--- Exercise material ---
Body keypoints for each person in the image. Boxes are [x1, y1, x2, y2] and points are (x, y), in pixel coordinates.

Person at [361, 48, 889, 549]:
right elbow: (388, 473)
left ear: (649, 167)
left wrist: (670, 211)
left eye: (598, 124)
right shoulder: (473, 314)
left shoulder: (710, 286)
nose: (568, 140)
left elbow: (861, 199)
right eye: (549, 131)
---
--- Exercise material ---
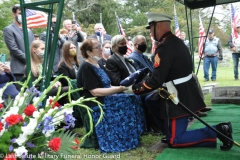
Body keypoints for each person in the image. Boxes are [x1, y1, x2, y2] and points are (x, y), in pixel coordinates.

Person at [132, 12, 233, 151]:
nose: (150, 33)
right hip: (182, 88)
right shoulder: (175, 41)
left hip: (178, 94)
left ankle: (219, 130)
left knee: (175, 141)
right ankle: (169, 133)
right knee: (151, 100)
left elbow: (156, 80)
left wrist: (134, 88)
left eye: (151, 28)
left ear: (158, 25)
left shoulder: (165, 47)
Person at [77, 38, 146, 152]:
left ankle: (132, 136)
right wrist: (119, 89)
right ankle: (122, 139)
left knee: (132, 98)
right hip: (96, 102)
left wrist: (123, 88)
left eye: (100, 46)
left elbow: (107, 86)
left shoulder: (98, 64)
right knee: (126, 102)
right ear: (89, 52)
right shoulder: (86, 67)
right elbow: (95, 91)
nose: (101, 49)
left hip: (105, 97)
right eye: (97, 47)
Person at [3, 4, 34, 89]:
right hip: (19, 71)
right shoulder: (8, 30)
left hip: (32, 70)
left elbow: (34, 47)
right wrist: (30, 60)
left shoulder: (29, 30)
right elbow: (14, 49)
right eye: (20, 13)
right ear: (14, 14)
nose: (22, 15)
---
From the line containing "left shoulder: (29, 30)" down to the line containing "nose: (22, 15)" in the material above, reproduce every line exactly, including the two end lines.

left shoulder: (29, 30)
right elbow: (14, 49)
right eye: (20, 13)
right ear: (14, 14)
nose: (22, 15)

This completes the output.